=== EXERCISE TASK ===
Print every line of the listing below without changing anything.

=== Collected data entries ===

╔══

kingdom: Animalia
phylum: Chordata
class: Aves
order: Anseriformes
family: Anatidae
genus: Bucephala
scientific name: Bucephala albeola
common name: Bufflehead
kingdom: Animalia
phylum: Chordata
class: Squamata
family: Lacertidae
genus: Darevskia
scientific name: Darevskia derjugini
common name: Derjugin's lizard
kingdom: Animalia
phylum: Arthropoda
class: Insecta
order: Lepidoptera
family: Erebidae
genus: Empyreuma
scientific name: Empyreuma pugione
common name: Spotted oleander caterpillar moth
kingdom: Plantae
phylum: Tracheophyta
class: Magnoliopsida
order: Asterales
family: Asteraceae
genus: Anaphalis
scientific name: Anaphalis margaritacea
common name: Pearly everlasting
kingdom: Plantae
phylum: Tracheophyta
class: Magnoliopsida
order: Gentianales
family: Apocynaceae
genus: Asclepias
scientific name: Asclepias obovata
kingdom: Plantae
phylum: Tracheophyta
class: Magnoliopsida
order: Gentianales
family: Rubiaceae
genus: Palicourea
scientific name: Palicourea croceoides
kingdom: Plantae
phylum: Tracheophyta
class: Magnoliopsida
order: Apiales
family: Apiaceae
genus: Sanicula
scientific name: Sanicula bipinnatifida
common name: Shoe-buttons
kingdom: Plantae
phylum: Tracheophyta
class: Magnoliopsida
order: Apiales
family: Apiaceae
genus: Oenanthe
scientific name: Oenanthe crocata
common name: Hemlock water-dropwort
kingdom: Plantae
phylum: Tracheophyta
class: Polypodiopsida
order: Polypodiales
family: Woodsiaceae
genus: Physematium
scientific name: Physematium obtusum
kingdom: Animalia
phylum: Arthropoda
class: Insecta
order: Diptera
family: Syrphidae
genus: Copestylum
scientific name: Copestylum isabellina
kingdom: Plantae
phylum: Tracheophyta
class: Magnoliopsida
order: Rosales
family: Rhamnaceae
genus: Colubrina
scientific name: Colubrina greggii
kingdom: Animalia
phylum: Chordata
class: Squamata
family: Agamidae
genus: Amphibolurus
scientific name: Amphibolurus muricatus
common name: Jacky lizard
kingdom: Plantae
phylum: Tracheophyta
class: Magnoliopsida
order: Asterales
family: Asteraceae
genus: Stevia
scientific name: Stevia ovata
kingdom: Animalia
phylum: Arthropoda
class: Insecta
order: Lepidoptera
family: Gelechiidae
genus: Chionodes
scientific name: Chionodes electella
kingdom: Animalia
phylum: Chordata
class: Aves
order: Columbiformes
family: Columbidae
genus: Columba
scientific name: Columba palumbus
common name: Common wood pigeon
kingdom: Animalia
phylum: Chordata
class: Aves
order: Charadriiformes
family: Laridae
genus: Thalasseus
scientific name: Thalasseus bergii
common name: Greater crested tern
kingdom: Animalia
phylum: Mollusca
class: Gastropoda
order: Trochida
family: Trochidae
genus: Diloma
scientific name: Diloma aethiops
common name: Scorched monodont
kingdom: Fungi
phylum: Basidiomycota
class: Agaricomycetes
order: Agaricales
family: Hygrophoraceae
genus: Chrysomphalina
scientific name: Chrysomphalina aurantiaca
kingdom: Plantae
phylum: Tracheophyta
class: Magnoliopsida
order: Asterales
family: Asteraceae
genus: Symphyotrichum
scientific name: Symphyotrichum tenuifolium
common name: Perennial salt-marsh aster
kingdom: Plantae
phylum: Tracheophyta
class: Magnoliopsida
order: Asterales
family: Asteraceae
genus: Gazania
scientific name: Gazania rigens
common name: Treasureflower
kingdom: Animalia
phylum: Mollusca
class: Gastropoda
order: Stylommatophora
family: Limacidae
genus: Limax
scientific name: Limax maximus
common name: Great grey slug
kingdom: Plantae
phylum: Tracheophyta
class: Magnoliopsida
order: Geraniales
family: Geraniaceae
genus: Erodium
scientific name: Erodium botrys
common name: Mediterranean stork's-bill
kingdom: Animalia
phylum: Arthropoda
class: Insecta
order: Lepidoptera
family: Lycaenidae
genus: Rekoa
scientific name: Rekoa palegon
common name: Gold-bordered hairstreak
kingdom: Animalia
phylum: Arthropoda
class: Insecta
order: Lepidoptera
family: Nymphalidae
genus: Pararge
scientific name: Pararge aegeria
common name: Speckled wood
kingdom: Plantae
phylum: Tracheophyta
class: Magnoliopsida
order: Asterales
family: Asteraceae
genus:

╚══

=== FINISHED ANSWER ===
kingdom: Animalia
phylum: Chordata
class: Aves
order: Anseriformes
family: Anatidae
genus: Bucephala
scientific name: Bucephala albeola
common name: Bufflehead
kingdom: Animalia
phylum: Chordata
class: Squamata
family: Lacertidae
genus: Darevskia
scientific name: Darevskia derjugini
common name: Derjugin's lizard
kingdom: Animalia
phylum: Arthropoda
class: Insecta
order: Lepidoptera
family: Erebidae
genus: Empyreuma
scientific name: Empyreuma pugione
common name: Spotted oleander caterpillar moth
kingdom: Plantae
phylum: Tracheophyta
class: Magnoliopsida
order: Asterales
family: Asteraceae
genus: Anaphalis
scientific name: Anaphalis margaritacea
common name: Pearly everlasting
kingdom: Plantae
phylum: Tracheophyta
class: Magnoliopsida
order: Gentianales
family: Apocynaceae
genus: Asclepias
scientific name: Asclepias obovata
kingdom: Plantae
phylum: Tracheophyta
class: Magnoliopsida
order: Gentianales
family: Rubiaceae
genus: Palicourea
scientific name: Palicourea croceoides
kingdom: Plantae
phylum: Tracheophyta
class: Magnoliopsida
order: Apiales
family: Apiaceae
genus: Sanicula
scientific name: Sanicula bipinnatifida
common name: Shoe-buttons
kingdom: Plantae
phylum: Tracheophyta
class: Magnoliopsida
order: Apiales
family: Apiaceae
genus: Oenanthe
scientific name: Oenanthe crocata
common name: Hemlock water-dropwort
kingdom: Plantae
phylum: Tracheophyta
class: Polypodiopsida
order: Polypodiales
family: Woodsiaceae
genus: Physematium
scientific name: Physematium obtusum
kingdom: Animalia
phylum: Arthropoda
class: Insecta
order: Diptera
family: Syrphidae
genus: Copestylum
scientific name: Copestylum isabellina
kingdom: Plantae
phylum: Tracheophyta
class: Magnoliopsida
order: Rosales
family: Rhamnaceae
genus: Colubrina
scientific name: Colubrina greggii
kingdom: Animalia
phylum: Chordata
class: Squamata
family: Agamidae
genus: Amphibolurus
scientific name: Amphibolurus muricatus
common name: Jacky lizard
kingdom: Plantae
phylum: Tracheophyta
class: Magnoliopsida
order: Asterales
family: Asteraceae
genus: Stevia
scientific name: Stevia ovata
kingdom: Animalia
phylum: Arthropoda
class: Insecta
order: Lepidoptera
family: Gelechiidae
genus: Chionodes
scientific name: Chionodes electella
kingdom: Animalia
phylum: Chordata
class: Aves
order: Columbiformes
family: Columbidae
genus: Columba
scientific name: Columba palumbus
common name: Common wood pigeon
kingdom: Animalia
phylum: Chordata
class: Aves
order: Charadriiformes
family: Laridae
genus: Thalasseus
scientific name: Thalasseus bergii
common name: Greater crested tern
kingdom: Animalia
phylum: Mollusca
class: Gastropoda
order: Trochida
family: Trochidae
genus: Diloma
scientific name: Diloma aethiops
common name: Scorched monodont
kingdom: Fungi
phylum: Basidiomycota
class: Agaricomycetes
order: Agaricales
family: Hygrophoraceae
genus: Chrysomphalina
scientific name: Chrysomphalina aurantiaca
kingdom: Plantae
phylum: Tracheophyta
class: Magnoliopsida
order: Asterales
family: Asteraceae
genus: Symphyotrichum
scientific name: Symphyotrichum tenuifolium
common name: Perennial salt-marsh aster
kingdom: Plantae
phylum: Tracheophyta
class: Magnoliopsida
order: Asterales
family: Asteraceae
genus: Gazania
scientific name: Gazania rigens
common name: Treasureflower
kingdom: Animalia
phylum: Mollusca
class: Gastropoda
order: Stylommatophora
family: Limacidae
genus: Limax
scientific name: Limax maximus
common name: Great grey slug
kingdom: Plantae
phylum: Tracheophyta
class: Magnoliopsida
order: Geraniales
family: Geraniaceae
genus: Erodium
scientific name: Erodium botrys
common name: Mediterranean stork's-bill
kingdom: Animalia
phylum: Arthropoda
class: Insecta
order: Lepidoptera
family: Lycaenidae
genus: Rekoa
scientific name: Rekoa palegon
common name: Gold-bordered hairstreak
kingdom: Animalia
phylum: Arthropoda
class: Insecta
order: Lepidoptera
family: Nymphalidae
genus: Pararge
scientific name: Pararge aegeria
common name: Speckled wood
kingdom: Plantae
phylum: Tracheophyta
class: Magnoliopsida
order: Asterales
family: Asteraceae
genus:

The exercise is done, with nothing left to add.